# Conv-TasNet

In [2]:
import onnx
import onnxruntime as ort
import numpy as np
from onnx import shape_inference
import sys
import torch
import numpy as np
import os

```markdown
You need to clone the Conv-TasNet repo here and rename the folder to network:
`git@github.com:naplab/Conv-TasNet.git`
```

Define HyperParameters of Conv-TasNet

In [3]:
L =32
stride = L // 2

num_spk = 1 # number of speakers , Currently only 1 is supported in the streaming mode
casual = True # Due to the gLN layer(Therefore, it uses the statistics from all sequence from past to future), the non-causal model cannot run in the streaming mode.

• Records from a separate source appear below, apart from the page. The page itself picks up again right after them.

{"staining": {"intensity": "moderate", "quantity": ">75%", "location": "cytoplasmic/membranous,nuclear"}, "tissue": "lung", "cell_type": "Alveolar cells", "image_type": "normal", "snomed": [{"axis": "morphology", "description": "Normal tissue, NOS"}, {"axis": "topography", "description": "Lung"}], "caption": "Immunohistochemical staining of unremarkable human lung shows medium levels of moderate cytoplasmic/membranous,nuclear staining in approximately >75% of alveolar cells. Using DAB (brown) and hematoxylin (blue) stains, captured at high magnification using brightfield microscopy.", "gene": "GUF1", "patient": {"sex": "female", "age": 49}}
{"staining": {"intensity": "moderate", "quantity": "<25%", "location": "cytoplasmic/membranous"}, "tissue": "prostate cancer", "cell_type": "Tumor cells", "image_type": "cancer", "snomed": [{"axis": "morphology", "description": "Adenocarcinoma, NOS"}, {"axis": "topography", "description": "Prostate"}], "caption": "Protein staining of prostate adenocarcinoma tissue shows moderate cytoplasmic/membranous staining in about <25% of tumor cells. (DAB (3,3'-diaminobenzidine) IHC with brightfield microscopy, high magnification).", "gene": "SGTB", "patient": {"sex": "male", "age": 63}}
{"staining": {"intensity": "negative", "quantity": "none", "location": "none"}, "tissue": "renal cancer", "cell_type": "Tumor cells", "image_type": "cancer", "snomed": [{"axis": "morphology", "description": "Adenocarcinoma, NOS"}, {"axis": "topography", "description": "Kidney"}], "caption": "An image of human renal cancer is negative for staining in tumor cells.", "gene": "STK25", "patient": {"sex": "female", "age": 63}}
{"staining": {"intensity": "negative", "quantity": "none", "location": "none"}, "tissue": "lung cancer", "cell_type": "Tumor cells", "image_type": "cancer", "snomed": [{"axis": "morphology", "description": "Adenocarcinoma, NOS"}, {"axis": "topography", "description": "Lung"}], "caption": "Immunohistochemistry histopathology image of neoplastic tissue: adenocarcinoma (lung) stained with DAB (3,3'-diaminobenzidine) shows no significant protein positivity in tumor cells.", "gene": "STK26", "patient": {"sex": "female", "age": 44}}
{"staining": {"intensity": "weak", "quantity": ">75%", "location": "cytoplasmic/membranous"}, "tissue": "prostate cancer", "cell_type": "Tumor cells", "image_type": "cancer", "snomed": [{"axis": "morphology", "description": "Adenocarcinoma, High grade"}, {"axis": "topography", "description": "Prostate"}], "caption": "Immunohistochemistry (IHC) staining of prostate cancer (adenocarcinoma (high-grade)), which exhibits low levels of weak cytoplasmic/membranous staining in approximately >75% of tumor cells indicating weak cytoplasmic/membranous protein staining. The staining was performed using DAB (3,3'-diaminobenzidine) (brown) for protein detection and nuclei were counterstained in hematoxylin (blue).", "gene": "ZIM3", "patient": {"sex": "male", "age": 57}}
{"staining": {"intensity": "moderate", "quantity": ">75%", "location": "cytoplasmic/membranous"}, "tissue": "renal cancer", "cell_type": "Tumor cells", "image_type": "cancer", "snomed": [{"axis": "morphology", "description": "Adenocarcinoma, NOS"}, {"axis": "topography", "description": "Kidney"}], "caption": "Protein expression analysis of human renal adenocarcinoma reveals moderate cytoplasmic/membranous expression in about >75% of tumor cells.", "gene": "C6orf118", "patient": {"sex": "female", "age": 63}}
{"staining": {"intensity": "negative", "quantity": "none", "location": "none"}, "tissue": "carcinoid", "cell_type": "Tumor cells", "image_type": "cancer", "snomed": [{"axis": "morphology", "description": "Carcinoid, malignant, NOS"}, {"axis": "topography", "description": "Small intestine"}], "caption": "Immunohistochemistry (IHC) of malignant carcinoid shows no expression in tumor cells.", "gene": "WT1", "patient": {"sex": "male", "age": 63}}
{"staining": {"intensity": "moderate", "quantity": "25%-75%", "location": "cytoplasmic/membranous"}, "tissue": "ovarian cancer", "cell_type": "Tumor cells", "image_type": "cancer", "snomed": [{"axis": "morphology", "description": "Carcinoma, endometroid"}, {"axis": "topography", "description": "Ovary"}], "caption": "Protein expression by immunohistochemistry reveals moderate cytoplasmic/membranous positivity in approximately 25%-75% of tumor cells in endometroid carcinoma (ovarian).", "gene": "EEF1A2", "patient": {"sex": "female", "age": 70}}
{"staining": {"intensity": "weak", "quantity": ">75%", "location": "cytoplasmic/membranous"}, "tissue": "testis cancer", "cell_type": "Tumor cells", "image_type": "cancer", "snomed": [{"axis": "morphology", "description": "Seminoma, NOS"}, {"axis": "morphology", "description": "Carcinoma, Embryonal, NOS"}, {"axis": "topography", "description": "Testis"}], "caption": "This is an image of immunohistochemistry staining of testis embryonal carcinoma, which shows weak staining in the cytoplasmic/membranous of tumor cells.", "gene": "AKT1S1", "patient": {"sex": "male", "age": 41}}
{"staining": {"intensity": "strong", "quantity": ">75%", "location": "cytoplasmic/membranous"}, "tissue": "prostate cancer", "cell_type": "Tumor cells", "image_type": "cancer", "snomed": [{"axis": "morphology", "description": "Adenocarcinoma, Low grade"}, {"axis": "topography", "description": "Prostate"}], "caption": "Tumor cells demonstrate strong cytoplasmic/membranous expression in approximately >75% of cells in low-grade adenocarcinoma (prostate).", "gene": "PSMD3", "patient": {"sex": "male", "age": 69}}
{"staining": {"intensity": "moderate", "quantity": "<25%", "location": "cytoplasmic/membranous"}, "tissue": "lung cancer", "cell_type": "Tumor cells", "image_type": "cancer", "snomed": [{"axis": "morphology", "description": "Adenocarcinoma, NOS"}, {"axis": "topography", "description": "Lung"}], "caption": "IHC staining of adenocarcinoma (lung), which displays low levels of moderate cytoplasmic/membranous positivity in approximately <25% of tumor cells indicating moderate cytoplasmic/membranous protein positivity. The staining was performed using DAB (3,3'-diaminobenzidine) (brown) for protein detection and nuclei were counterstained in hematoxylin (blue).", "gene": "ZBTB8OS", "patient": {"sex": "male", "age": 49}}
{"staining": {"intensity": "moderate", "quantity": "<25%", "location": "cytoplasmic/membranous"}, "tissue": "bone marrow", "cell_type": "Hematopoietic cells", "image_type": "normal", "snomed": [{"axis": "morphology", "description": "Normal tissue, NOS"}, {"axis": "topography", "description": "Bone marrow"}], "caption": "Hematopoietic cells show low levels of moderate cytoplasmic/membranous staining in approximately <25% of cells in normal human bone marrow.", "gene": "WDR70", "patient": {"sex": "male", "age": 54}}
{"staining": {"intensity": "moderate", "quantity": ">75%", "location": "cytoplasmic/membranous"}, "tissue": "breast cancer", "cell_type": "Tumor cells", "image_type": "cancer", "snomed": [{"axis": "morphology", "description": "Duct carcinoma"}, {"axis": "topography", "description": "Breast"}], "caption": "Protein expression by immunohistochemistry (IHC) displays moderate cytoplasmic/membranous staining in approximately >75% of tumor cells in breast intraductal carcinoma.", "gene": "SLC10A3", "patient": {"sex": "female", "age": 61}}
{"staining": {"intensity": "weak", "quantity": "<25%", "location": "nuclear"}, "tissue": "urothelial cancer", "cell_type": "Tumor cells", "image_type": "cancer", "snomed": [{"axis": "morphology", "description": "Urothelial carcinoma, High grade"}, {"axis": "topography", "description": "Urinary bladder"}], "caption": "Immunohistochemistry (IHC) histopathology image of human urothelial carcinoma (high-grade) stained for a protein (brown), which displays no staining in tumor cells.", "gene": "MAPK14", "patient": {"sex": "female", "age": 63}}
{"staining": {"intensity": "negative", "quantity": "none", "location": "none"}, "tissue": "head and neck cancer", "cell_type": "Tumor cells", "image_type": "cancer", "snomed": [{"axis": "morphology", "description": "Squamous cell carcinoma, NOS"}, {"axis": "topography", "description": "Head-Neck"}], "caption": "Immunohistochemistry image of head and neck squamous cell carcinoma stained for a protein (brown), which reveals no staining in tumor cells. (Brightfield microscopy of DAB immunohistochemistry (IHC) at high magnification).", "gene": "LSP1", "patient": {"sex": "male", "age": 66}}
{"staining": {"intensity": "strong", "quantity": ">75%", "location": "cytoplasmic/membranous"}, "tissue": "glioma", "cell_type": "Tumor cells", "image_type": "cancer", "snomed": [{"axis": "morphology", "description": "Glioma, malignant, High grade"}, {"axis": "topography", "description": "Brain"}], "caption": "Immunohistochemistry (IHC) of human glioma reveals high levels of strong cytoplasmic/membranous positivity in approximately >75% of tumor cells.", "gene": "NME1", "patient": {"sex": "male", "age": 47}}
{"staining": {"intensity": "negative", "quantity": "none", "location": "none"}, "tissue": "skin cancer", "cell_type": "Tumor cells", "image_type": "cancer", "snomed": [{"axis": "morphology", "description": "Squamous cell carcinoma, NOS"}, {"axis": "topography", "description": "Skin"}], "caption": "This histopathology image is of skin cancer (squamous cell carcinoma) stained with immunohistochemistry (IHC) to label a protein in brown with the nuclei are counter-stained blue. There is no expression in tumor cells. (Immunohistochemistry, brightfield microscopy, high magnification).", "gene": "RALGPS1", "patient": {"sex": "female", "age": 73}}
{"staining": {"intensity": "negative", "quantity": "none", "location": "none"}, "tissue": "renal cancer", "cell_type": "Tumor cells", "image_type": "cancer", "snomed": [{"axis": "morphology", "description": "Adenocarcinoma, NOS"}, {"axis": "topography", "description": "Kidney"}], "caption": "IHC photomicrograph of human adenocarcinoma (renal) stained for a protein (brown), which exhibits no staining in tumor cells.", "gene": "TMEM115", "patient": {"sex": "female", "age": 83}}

Create the Conv-TasNet with random weights and input

In [None]:
from network.conv_tasnet import TasNet

nnet = TasNet(enc_dim=128, feature_dim=64, layer=2, stack=3, 
                kernel=3, num_spk=num_spk, causal=casual) # Currently supports only 1 speaker

receptive_field = nnet.receptive_field

onnx_filename = "convtasnet_orig.onnx"
current_directory = os.getcwd()
onnx_path = os.path.join(current_directory, "", onnx_filename)

x = torch.rand(1, 32000) # a dummy input
torch.onnx.export(nnet, x, onnx_path, input_names=["input"], output_names=["output"])
print(f" Model exported to {onnx_path}")

T = int((receptive_field - L) / (L // 2)) + 1 # Number of timestamps of the receptive field

print(f"receptive field is { nnet.receptive_field} samples and {T} timesteps ")

Run the non-streaming model

In [None]:
ns_model_path = "convtasnet_orig.onnx"
ort_sess = ort.SessionOptions()
ort_sess.enable_profiling = True
ort_sess  = ort.InferenceSession(ns_model_path)
ort_sess.enable_profiling = True

# input_data = np.random.rand(1, 32000).astype(np.float32)
input_data = x.numpy().astype(np.float32)

onnx_model = onnx.load(ns_model_path)
# Run the model
input_name = onnx_model.graph.input[0].name
final_output_model = ort_sess.run(None, {input_name: input_data})

# 'output' contains the model's output (replace 'output_name' with the actual output name in your model)
print("Model output:", final_output_model[0].shape)
print(final_output_model[0])

Convert the non-streaming model to streaming one

In [None]:
from streamease.onnx_streamer.streamer import StreamingConverter

streaming_name = "torch_streaming_model.onnx"
time_steps = 1
model = onnx.load(ns_model_path)
streaming =  StreamingConverter(model, time_steps=time_steps)

streaming.run()
streaming.print_info()
streaming.save_streaming_onnx('.', onnx_filename=streaming_name)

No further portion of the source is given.